Input material:
★ ★ ★ ★ ★ ★ ★
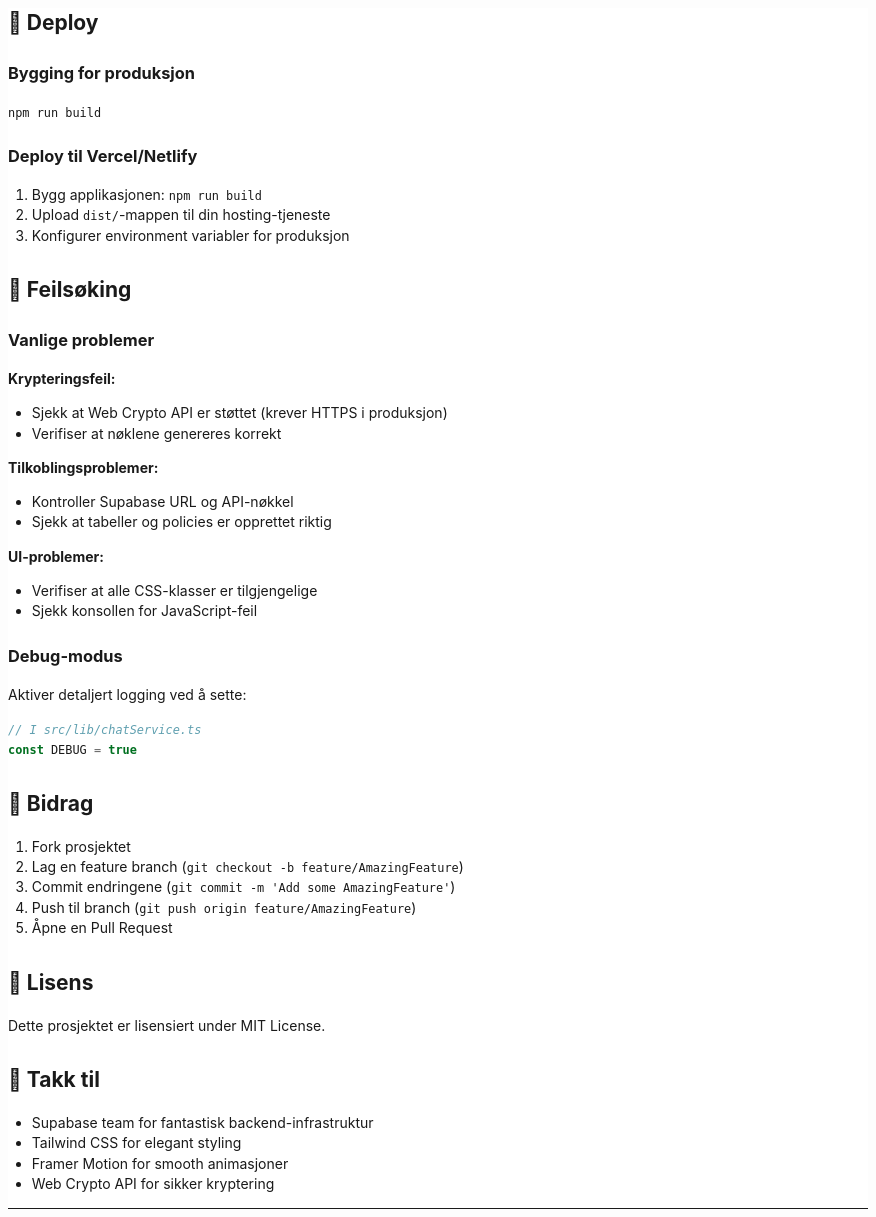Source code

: ## 🚀 Deploy

### Bygging for produksjon
```bash
npm run build
```

### Deploy til Vercel/Netlify
1. Bygg applikasjonen: `npm run build`
2. Upload `dist/`-mappen til din hosting-tjeneste
3. Konfigurer environment variabler for produksjon

## 🐛 Feilsøking

### Vanlige problemer

**Krypteringsfeil:**
- Sjekk at Web Crypto API er støttet (krever HTTPS i produksjon)
- Verifiser at nøklene genereres korrekt

**Tilkoblingsproblemer:**
- Kontroller Supabase URL og API-nøkkel
- Sjekk at tabeller og policies er opprettet riktig

**UI-problemer:**
- Verifiser at alle CSS-klasser er tilgjengelige
- Sjekk konsollen for JavaScript-feil

### Debug-modus
Aktiver detaljert logging ved å sette:
```typescript
// I src/lib/chatService.ts
const DEBUG = true
```

## 🤝 Bidrag

1. Fork prosjektet
2. Lag en feature branch (`git checkout -b feature/AmazingFeature`)
3. Commit endringene (`git commit -m 'Add some AmazingFeature'`)
4. Push til branch (`git push origin feature/AmazingFeature`)
5. Åpne en Pull Request

## 📄 Lisens

Dette prosjektet er lisensiert under MIT License.

## 🙏 Takk til

- Supabase team for fantastisk backend-infrastruktur
- Tailwind CSS for elegant styling
- Framer Motion for smooth animasjoner
- Web Crypto API for sikker kryptering

---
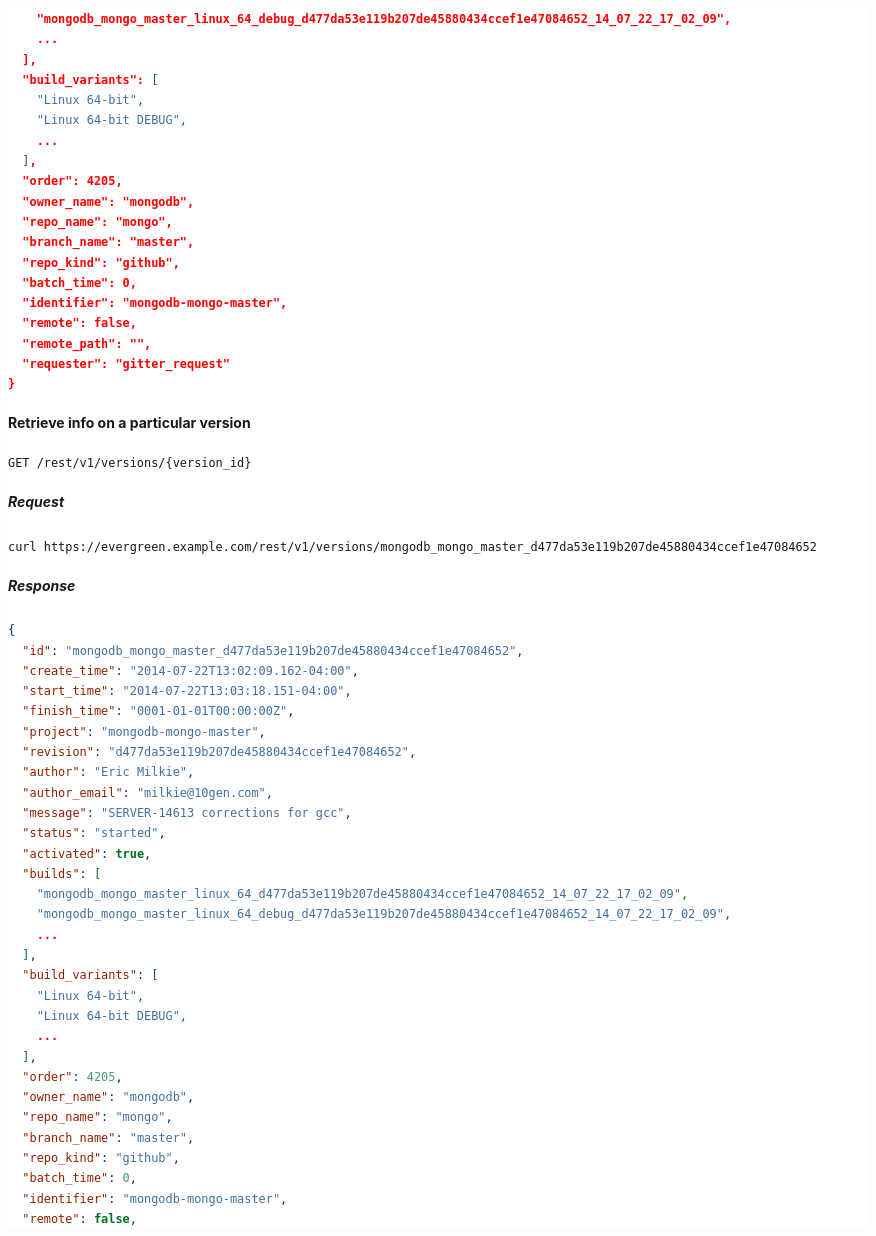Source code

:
```json
    "mongodb_mongo_master_linux_64_debug_d477da53e119b207de45880434ccef1e47084652_14_07_22_17_02_09",
    ...
  ],
  "build_variants": [
    "Linux 64-bit",
    "Linux 64-bit DEBUG",
    ...
  ],
  "order": 4205,
  "owner_name": "mongodb",
  "repo_name": "mongo",
  "branch_name": "master",
  "repo_kind": "github",
  "batch_time": 0,
  "identifier": "mongodb-mongo-master",
  "remote": false,
  "remote_path": "",
  "requester": "gitter_request"
}
```

#### Retrieve info on a particular version

    GET /rest/v1/versions/{version_id}
      
##### Request

    curl https://evergreen.example.com/rest/v1/versions/mongodb_mongo_master_d477da53e119b207de45880434ccef1e47084652

##### Response

```json
{
  "id": "mongodb_mongo_master_d477da53e119b207de45880434ccef1e47084652",
  "create_time": "2014-07-22T13:02:09.162-04:00",
  "start_time": "2014-07-22T13:03:18.151-04:00",
  "finish_time": "0001-01-01T00:00:00Z",
  "project": "mongodb-mongo-master",
  "revision": "d477da53e119b207de45880434ccef1e47084652",
  "author": "Eric Milkie",
  "author_email": "milkie@10gen.com",
  "message": "SERVER-14613 corrections for gcc",
  "status": "started",
  "activated": true,
  "builds": [
    "mongodb_mongo_master_linux_64_d477da53e119b207de45880434ccef1e47084652_14_07_22_17_02_09",
    "mongodb_mongo_master_linux_64_debug_d477da53e119b207de45880434ccef1e47084652_14_07_22_17_02_09",
    ...
  ],
  "build_variants": [
    "Linux 64-bit",
    "Linux 64-bit DEBUG",
    ...
  ],
  "order": 4205,
  "owner_name": "mongodb",
  "repo_name": "mongo",
  "branch_name": "master",
  "repo_kind": "github",
  "batch_time": 0,
  "identifier": "mongodb-mongo-master",
  "remote": false,
```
★ ★ ★ ★ ★ ★ ★
Task prompt: The string "Verifiser" appears on how many lines of the records? State the number alone.

Response for this exercise: 2